Kanun’un 395. maddesinin 2. fıkrasında ise “Pay sahibi olmayan yönetim kurulu üyeleri ile yönetim kurulu üyelerinin pay sahibi olmayan 393 üncü maddede sayılan yakınları şirkete nakit borçlanamaz. Bu kişiler için şirket kefalet, garanti ve teminat veremez, sorumluluk yüklenemez, bunların borçlarını devralamaz. Aksi hâlde, şirkete borçlanılan tutar için şirket alacaklıları bu kişileri, şirketin yükümlendirildiği tutarda şirket borçları için doğrudan takip edebilir.” şeklinde kaleme alınarak pay sahibi olmayan yönetim kurulu üyelerinin ve yine onların pay sahibi olmayan yakınlarının şirkete nakit borçlanması yasaklanmıştır. Kanun’un 393. maddesinde, yönetim kurulu üyelerinin yakınları; alt ve üst soyundan biri, eşi, üçüncü derece dâhil üçüncü dereceye kadar kan ve kayın hısımları olarak sayılmıştır.

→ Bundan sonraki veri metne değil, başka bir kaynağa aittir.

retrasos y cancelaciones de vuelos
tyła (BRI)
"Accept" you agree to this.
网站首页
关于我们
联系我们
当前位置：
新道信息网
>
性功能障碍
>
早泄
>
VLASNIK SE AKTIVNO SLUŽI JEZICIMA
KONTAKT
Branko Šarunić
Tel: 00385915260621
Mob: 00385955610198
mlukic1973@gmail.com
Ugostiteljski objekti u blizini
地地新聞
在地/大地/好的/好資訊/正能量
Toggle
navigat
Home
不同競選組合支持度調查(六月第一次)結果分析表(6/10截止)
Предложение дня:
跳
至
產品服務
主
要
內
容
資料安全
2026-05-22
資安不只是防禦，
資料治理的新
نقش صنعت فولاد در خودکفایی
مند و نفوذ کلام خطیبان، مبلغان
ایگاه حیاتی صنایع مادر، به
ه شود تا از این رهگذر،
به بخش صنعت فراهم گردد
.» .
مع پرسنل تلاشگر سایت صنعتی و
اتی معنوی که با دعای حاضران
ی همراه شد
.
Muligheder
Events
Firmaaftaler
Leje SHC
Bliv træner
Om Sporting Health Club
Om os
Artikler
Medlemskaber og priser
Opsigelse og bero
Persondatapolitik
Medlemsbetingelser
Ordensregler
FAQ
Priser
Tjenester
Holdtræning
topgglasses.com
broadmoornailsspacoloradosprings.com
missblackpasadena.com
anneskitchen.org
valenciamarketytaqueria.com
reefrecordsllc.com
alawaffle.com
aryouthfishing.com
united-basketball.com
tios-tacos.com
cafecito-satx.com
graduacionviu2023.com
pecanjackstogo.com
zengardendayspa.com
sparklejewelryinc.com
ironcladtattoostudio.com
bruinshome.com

Bu doğrultuda yönetim kurulu üyesinin doğrudan ve dolaylı olarak Kanun’un 395. maddesi kapsamında belirtilen yasak işlemleri yapamayacağı, bir diğer ifade ile yasak işlemleri kendi hesabına üçüncü bir kişinin aracılığıyla da yaptıramayacağı belirtilmelidir. Bu görüş, aynı zamanda hükmün getiriliş amacına da uygun düşmektedir.

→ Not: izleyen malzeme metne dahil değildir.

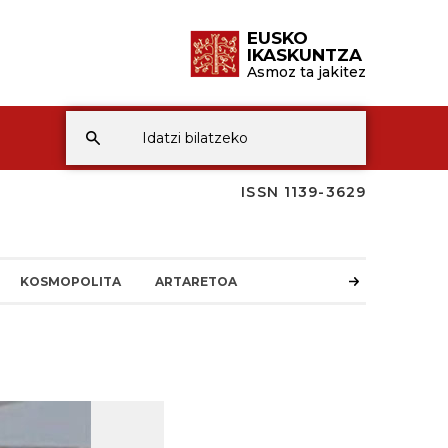
EUSKO
IKASKUNTZA
Asmoz ta jakitez
ISSN 1139-3629
KOSMOPOLITA
ARTARETOA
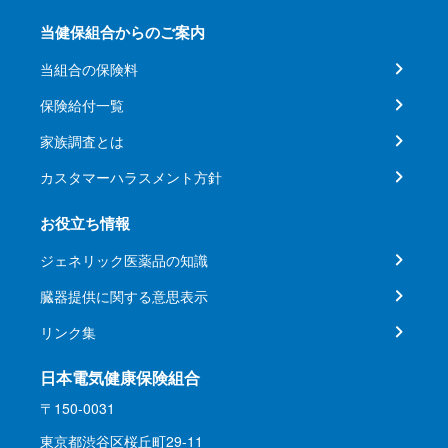
当健保組合からのご案内
当組合の保険料
保険給付一覧
家族調査とは
カスタマーハラスメント方針
お役立ち情報
ジェネリック医薬品の知識
臓器提供に関する意思表示
リンク集
日本電気健康保険組合
〒150-0031
東京都渋谷区桜丘町29-11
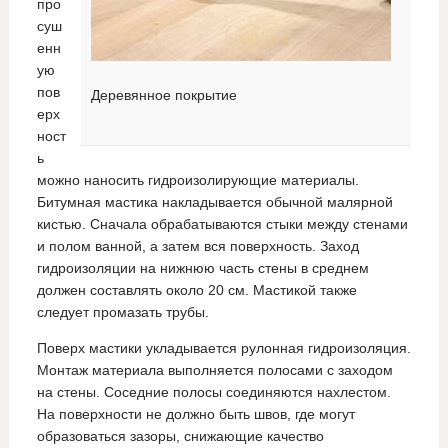
про
суш
енн
ую
пов
Деревянное покрытие
ерх
ност
ь
можно наносить гидроизолирующие материалы.
Битумная мастика накладывается обычной малярной
кистью. Сначала обрабатываются стыки между стенами
и полом ванной, а затем вся поверхность. Заход
гидроизоляции на нижнюю часть стены в среднем
должен составлять около 20 см. Мастикой также
следует промазать трубы.
Поверх мастики укладывается рулонная гидроизоляция.
Монтаж материала выполняется полосами с заходом
на стены. Соседние полосы соединяются нахлестом.
На поверхности не должно быть швов, где могут
образоваться зазоры, снижающие качество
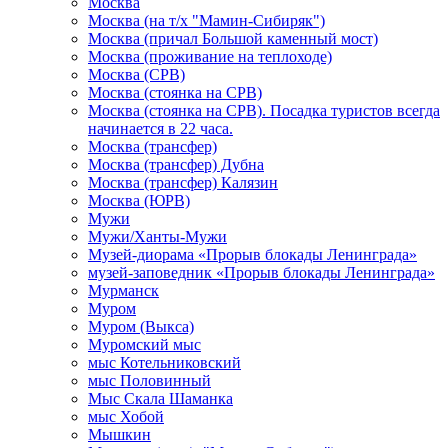
Москва
Москва (на т/х "Мамин-Сибиряк")
Москва (причал Большой каменный мост)
Москва (проживание на теплоходе)
Москва (СРВ)
Москва (стоянка на СРВ)
Москва (стоянка на СРВ). Посадка туристов всегда
начинается в 22 часа.
Москва (трансфер)
Москва (трансфер) Дубна
Москва (трансфер) Калязин
Москва (ЮРВ)
Мужи
Мужи/Ханты-Мужи
Музей-диорама «Прорыв блокады Ленинграда»
музей-заповедник «Прорыв блокады Ленинграда»
Мурманск
Муром
Муром (Выкса)
Муромский мыс
мыс Котельниковский
мыс Половинный
Мыс Скала Шаманка
мыс Хобой
Мышкин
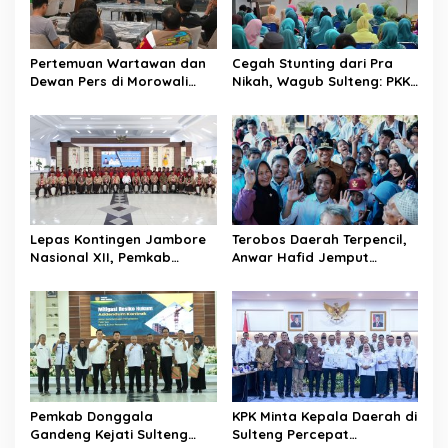
p
o
Pertemuan Wartawan dan
Cegah Stunting dari Pra
s
Dewan Pers di Morowali
Nikah, Wagub Sulteng: PKK
Tekankan Profesionalisme
Jadi Garda Terdepan
dan Peningkatan
Selamatkan Generasi Emas
Kompetensi Jurnalis
Lepas Kontingen Jambore
Terobos Daerah Terpencil,
Nasional XII, Pemkab
Anwar Hafid Jemput
Donggala Targetkan
Aspirasi Warga Ulubongka:
Pramuka Jadi Duta
“Tak Boleh Ada Wilayah
Karakter dan Kebanggaan
yang Tertinggal”
Daerah
Pemkab Donggala
KPK Minta Kepala Daerah di
Gandeng Kejati Sulteng
Sulteng Percepat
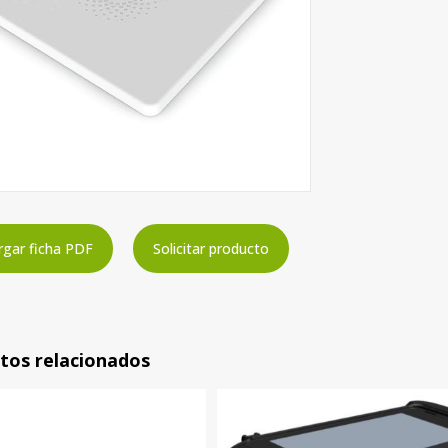
gar ficha PDF
Solicitar producto
tos relacionados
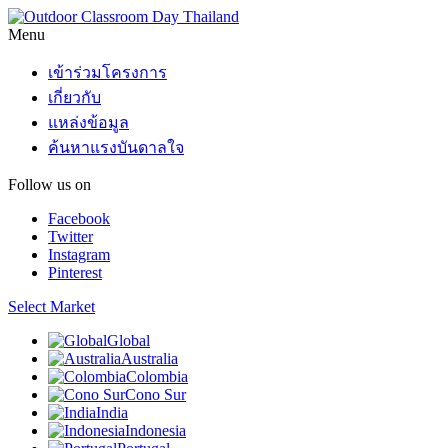
Menu
เข้าร่วมโครงการ
เกี่ยวกับ
แหล่งข้อมูล
ค้นหาแรงบันดาลใจ
Follow us on
Facebook
Twitter
Instagram
Pinterest
Select Market
Global
Australia
Colombia
Cono Sur
India
Indonesia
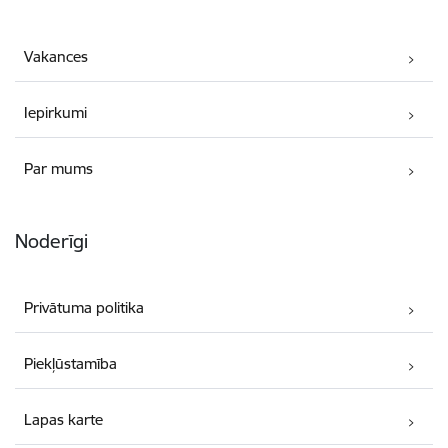
Vakances
Iepirkumi
Par mums
Noderīgi
Privātuma politika
Piekļūstamība
Lapas karte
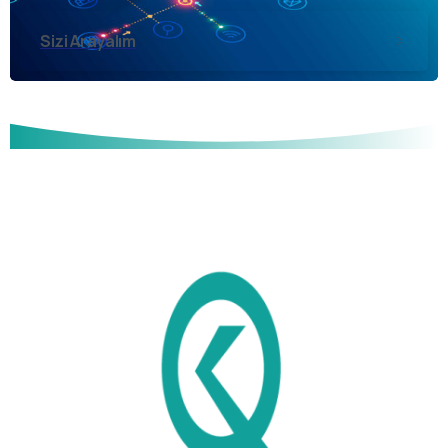
Sizi Arayalım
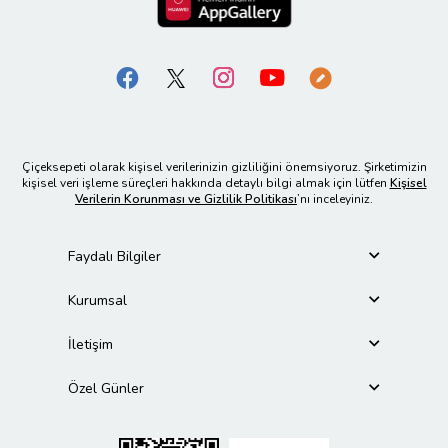
Çiçeksepeti olarak kişisel verilerinizin gizliliğini önemsiyoruz. Şirketimizin
kişisel veri işleme süreçleri hakkında detaylı bilgi almak için lütfen
Kişisel
Verilerin Korunması ve Gizlilik Politikası
’nı inceleyiniz.
Faydalı Bilgiler
Kurumsal
İletişim
Özel Günler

Kanun’un 395/3-4. maddesine göre ise şirketler topluluğuna dâhil şirketler, birbirlerine kefil olabilecekler ve garanti verebileceklerdir. Bankacılık Kanunu’nun özel hükümleri de saklı tutularak yasak kapsamı dışında bırakılmıştır.

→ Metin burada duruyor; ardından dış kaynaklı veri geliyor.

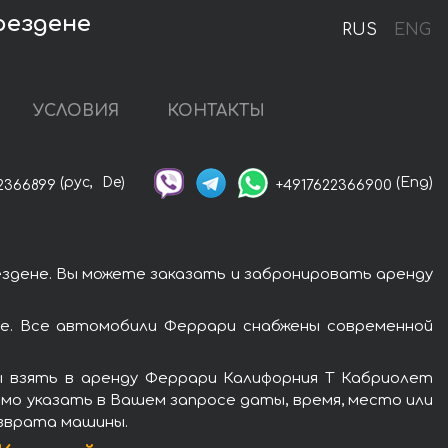
Дрездене
RUS
ENG
УСЛОВИЯ
КОНТАКТЫ
(рус,
De)
(Eng)
2366899
+4917622366900
здене. Вы можете заказать и забронировать аренду
е. Все автомобили Феррари снабжены современной
ы взять в аренду Феррари Калифорния Т Кабриолет
имо указать в Вашем запросе даты, время, место или
озврата машины.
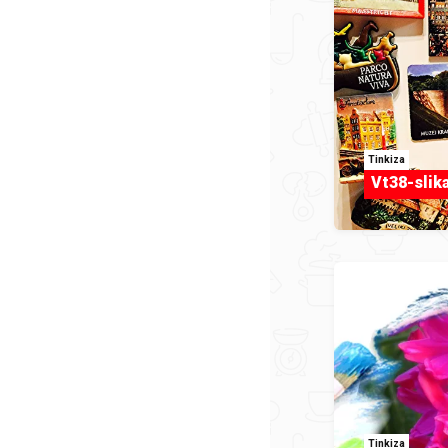
Tinkiza
Vt38-slik
Tinkiza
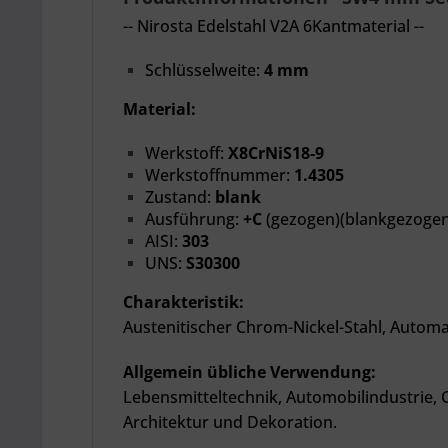
-- Nirosta Edelstahl V2A 6Kantmaterial --
Schlüsselweite:
4 mm
Material:
Werkstoff:
X8CrNiS18-9
Werkstoffnummer:
1.4305
Zustand:
blank
Ausführung:
+C
(gezogen)(blankgezogen
AISI:
303
UNS:
S30300
Charakteristik:
Austenitischer Chrom-Nickel-Stahl, Automat
Allgemein übliche Verwendung:
Lebensmitteltechnik, Automobilindustrie,
Architektur und Dekoration.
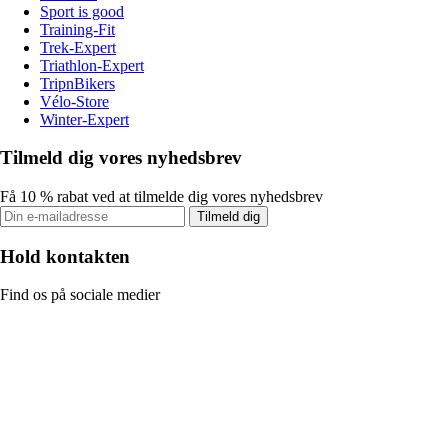
Sport is good
Training-Fit
Trek-Expert
Triathlon-Expert
TripnBikers
Vélo-Store
Winter-Expert
Tilmeld dig vores nyhedsbrev
Få 10 % rabat ved at tilmelde dig vores nyhedsbrev
Tilmeld dig
Hold kontakten
Find os på sociale medier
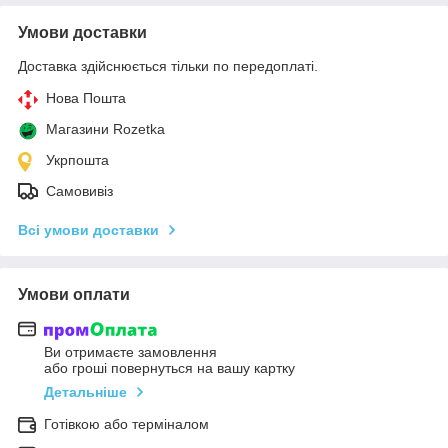
Умови доставки
Доставка здійснюється тільки по передоплаті.
Нова Пошта
Магазини Rozetka
Укрпошта
Самовивіз
Всі умови доставки
Умови оплати
Ви отримаєте замовлення
або гроші повернуться на вашу картку
Детальніше
Готівкою або терміналом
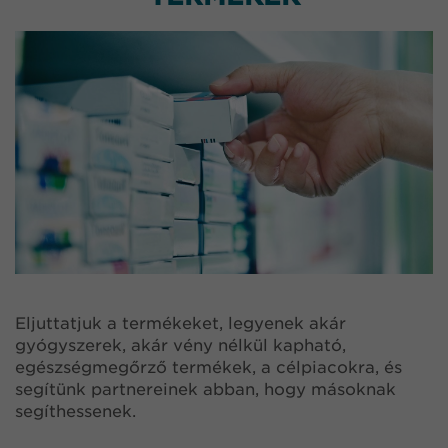
Eljuttatjuk a termékeket, legyenek akár
gyógyszerek, akár vény nélkül kapható,
egészségmegőrző termékek, a célpiacokra, és
segítünk partnereinek abban, hogy másoknak
segíthessenek.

Kanun’un “Suçlar ve Cezalar” başlıklı 562. maddesinin 5. fıkrasının c) bendi kapsamında pay sahibi olmayan yönetim kurulu üyelerinin ve yine onların pay sahibi olmayan yakınlarının şirkete nakit borçlanması yasağına aykırı olarak şirkete borçlananlara (üçyüz günden az olmamak üzere adli para cezasıyla) cezai yaptırım da öngörülmüştür.
Limited şirketlere uygulanacak hükümleri düzenleyen Kanun’un 644/1. maddenin b bendinde şirkete karşı borçlanma yasağına ilişkin Kanun’un 395/2. maddesinin birinci ve ikinci cümlelerine atıfta bulunulmuş olduğundan, limited şirketler de şirkete borçlanma yasağına tabidir.
Ayrıca belirtmek gerekir ki pay sahiplerinin şirkete borçlanma yasağı, Kanun’un 358. maddesinde düzenlenmiştir. Bu madde kapsamında, pay sahipleri; sermaye taahhüdünden doğan vadesi gelmiş borçlarını ifa etmedikçe ve şirketin serbest yedek akçelerle birlikte karı geçmiş yıl zararlarını karşılayacak düzeyde olmadıkça şirkete borçlanamazlar.